» **Problem details**
Copy out the whole passage on Jewish monotheism, word for word, before the entries.

» **Text**
╔══

Judaism's fundamental theological tenet was: God is one.
It is true that the first Jewish Christians, such as Paul, were flirting with a compromise to monotheism in postulating a divine Son in heaven, even though he was entirely spiritual in nature and was conceived of as a part of God; this Son was derived from scripture and was an expression of the prominent philosophical idea of the age that the ultimate Deity gave off emanations of himself which served as intermediaries with the world.

But this is a far cry from turning a recent man who had walked the sands of Palestine into part of the Godhead.
(It was essentially gentiles who were later to create such an idea, and it produced the "parting of the ways" between the Christian movement and its Jewish roots.) In a society in which the utter separation of the divine from the human was an obsession, the Jewish God could not be represented by even the suggestion of a human form, and thousands bared their necks before the swords of Pilate simply to protest against the human images on Roman standards being brought into the city to overlook the Temple.
Almost any Jew would have reacted with apoplexy to the unprecedented message that a man was God.
To believe that ordinary Jews were willing to bestow on any human man, no matter how impressive, all the titles of divinity and full identification with the ancient God of Abraham is simply inconceivable.
  • Did Paul, a Jew born and bred as he tells us, simply swallow the whole thing without a murmur of indigestion?
  • And how can this elevation been unchallenged?

╚══

[Source texts of formatted documents]
╔══

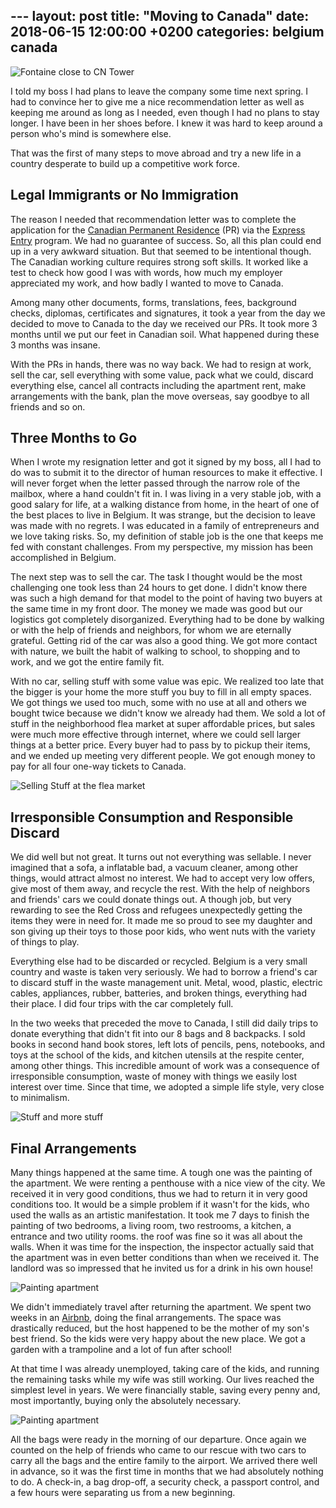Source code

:  ﻿---
layout: post
title:  "Moving to Canada"
date: 2018-06-15 12:00:00 +0200
categories: belgium canada
---

![Fontaine close to CN Tower](/images/posts/fontaine-cn-tower.jpg)

I told my boss I had plans to leave the company some time next spring. I had to convince her to give me a nice recommendation letter as well as keeping me around as long as I needed, even though I had no plans to stay longer. I have been in her shoes before. I knew it was hard to keep around a person who's mind is somewhere else.

That was the first of many steps to move abroad and try a new life in a country desperate to build up a competitive work force.

<!-- more -->

## Legal Immigrants or No Immigration

The reason I needed that recommendation letter was to complete the application for the [Canadian Permanent Residence][pr] (PR) via the [Express Entry][express-entry] program. We had no guarantee of success. So, all this plan could end up in a very awkward situation. But that seemed to be intentional though. The Canadian working culture requires strong soft skills. It worked like a test to check how good I was with words, how much my employer appreciated my work, and how badly I wanted to move to Canada.

Among many other documents, forms, translations, fees, background checks, diplomas, certificates and signatures, it took a year from the day we decided to move to Canada to the day we received our PRs. It took more 3 months until we put our feet in Canadian soil. What happened during these 3 months was insane.

With the PRs in hands, there was no way back. We had to resign at work, sell the car, sell everything with some value, pack what we could, discard everything else, cancel all contracts including the apartment rent, make arrangements with the bank, plan the move overseas, say goodbye to all friends and so on.

## Three Months to Go

When I wrote my resignation letter and got it signed by my boss, all I had to do was to submit it to the director of human resources to make it effective. I will never forget when the letter passed through the narrow role of the mailbox, where a hand couldn't fit in. I was living in a very stable job, with a good salary for life, at a walking distance from home, in the heart of one of the best places to live in Belgium. It was strange, but the decision to leave was made with no regrets. I was educated in a family of entrepreneurs and we love taking risks. So, my definition of stable job is the one that keeps me fed with constant challenges. From my perspective, my mission has been accomplished in Belgium.

The next step was to sell the car. The task I thought would be the most challenging one took less than 24 hours to get done. I didn't know there was such a high demand for that model to the point of having two buyers at the same time in my front door. The money we made was good but our logistics got completely disorganized. Everything had to be done by walking or with the help of friends and neighbors, for whom we are eternally grateful. Getting rid of the car was also a good thing. We got more contact with nature, we built the habit of walking to school, to shopping and to work, and we got the entire family fit.

With no car, selling stuff with some value was epic. We realized too late that the bigger is your home the more stuff you buy to fill in all empty spaces. We got things we used too much, some with no use at all and others we bought twice because we didn't know we already had them. We sold a lot of stuff in the neighborhood flea market at super affordable prices, but sales were much more effective through internet, where we could sell larger things at a better price. Every buyer had to pass by to pickup their items, and we ended up meeting very different people. We got enough money to pay for all four one-way tickets to Canada.

![Selling Stuff at the flea market](/images/posts/selling-at-brocante-bruyeres.jpg)

## Irresponsible Consumption and Responsible Discard

We did well but not great. It turns out not everything was sellable. I never imagined that a sofa, a inflatable bad, a vacuum cleaner, among other things, would attract almost no interest. We had to accept very low offers, give most of them away, and recycle the rest. With the help of neighbors and friends' cars we could donate things out. A though job, but very rewarding to see the Red Cross and refugees unexpectedly getting the items they were in need for. It made me so proud to see my daughter and son giving up their toys to those poor kids, who went nuts with the variety of things to play.

Everything else had to be discarded or recycled. Belgium is a very small country and waste is taken very seriously. We had to borrow a friend's car to discard stuff in the waste management unit. Metal, wood, plastic, electric cables, appliances, rubber, batteries, and broken things, everything had their place. I did four trips with the car completely full.

In the two weeks that preceded the move to Canada, I still did daily trips to donate everything that didn't fit into our 8 bags and 8 backpacks. I sold books in second hand book stores, left lots of pencils, pens, notebooks, and toys at the school of the kids, and kitchen utensils at the respite center, among other things. This incredible amount of work was a consequence of irresponsible consumption, waste of money with things we easily lost interest over time. Since that time, we adopted a simple life style, very close to minimalism.

![Stuff and more stuff](/images/posts/stuff-to-get-rid-of.jpg)

## Final Arrangements

Many things happened at the same time. A tough one was the painting of the apartment. We were renting a penthouse with a nice view of the city. We received it in very good conditions, thus we had to return it in very good conditions too. It would be a simple problem if it wasn't for the kids, who used the walls as an artistic manifestation. It took me 7 days to finish the painting of two bedrooms, a living room, two restrooms, a kitchen, a entrance and two utility rooms. the roof was fine so it was all about the walls. When it was time for the inspection, the inspector actually said that the apartment was in even better conditions than when we received it. The landlord was so impressed that he invited us for a drink in his own house!

![Painting apartment](/images/posts/painting-apartment.jpg)

We didn't immediately travel after returning the apartment. We spent two weeks in an [Airbnb], doing the final arrangements. The space was drastically reduced, but the host happened to be the mother of my son's best friend. So the kids were very happy about the new place. We got a garden with a trampoline and a lot of fun after school!

At that time I was already unemployed, taking care of the kids, and running the remaining tasks while my wife was still working. Our lives reached the simplest level in years. We were financially stable, saving every penny and, most importantly, buying only the absolutely necessary.

![Painting apartment](/images/posts/airbnb-before-departure.jpg)

All the bags were ready in the morning of our departure. Once again we counted on the help of friends who came to our rescue with two cars to carry all the bags and the entire family to the airport. We arrived there well in advance, so it was the first time in months that we had absolutely nothing to do. A check-in, a bag drop-off, a security check, a passport control, and a few hours were separating us from a new beginning.

[Airbnb]: https://airbnb.com
[express-entry]: https://www.canada.ca/en/immigration-refugees-citizenship/services/immigrate-canada/express-entry.html
[pr]: https://www.canada.ca/en/immigration-refugees-citizenship/services/new-immigrants/pr-card.html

╚══

» **Solution to the problem**
Judaism's fundamental theological tenet was: God is one.
It is true that the first Jewish Christians, such as Paul, were flirting with a compromise to monotheism in postulating a divine Son in heaven, even though he was entirely spiritual in nature and was conceived of as a part of God; this Son was derived from scripture and was an expression of the prominent philosophical idea of the age that the ultimate Deity gave off emanations of himself which served as intermediaries with the world.

But this is a far cry from turning a recent man who had walked the sands of Palestine into part of the Godhead.
(It was essentially gentiles who were later to create such an idea, and it produced the "parting of the ways" between the Christian movement and its Jewish roots.) In a society in which the utter separation of the divine from the human was an obsession, the Jewish God could not be represented by even the suggestion of a human form, and thousands bared their necks before the swords of Pilate simply to protest against the human images on Roman standards being brought into the city to overlook the Temple.
Almost any Jew would have reacted with apoplexy to the unprecedented message that a man was God.
To believe that ordinary Jews were willing to bestow on any human man, no matter how impressive, all the titles of divinity and full identification with the ancient God of Abraham is simply inconceivable.
  • Did Paul, a Jew born and bred as he tells us, simply swallow the whole thing without a murmur of indigestion?
  • And how can this elevation been unchallenged?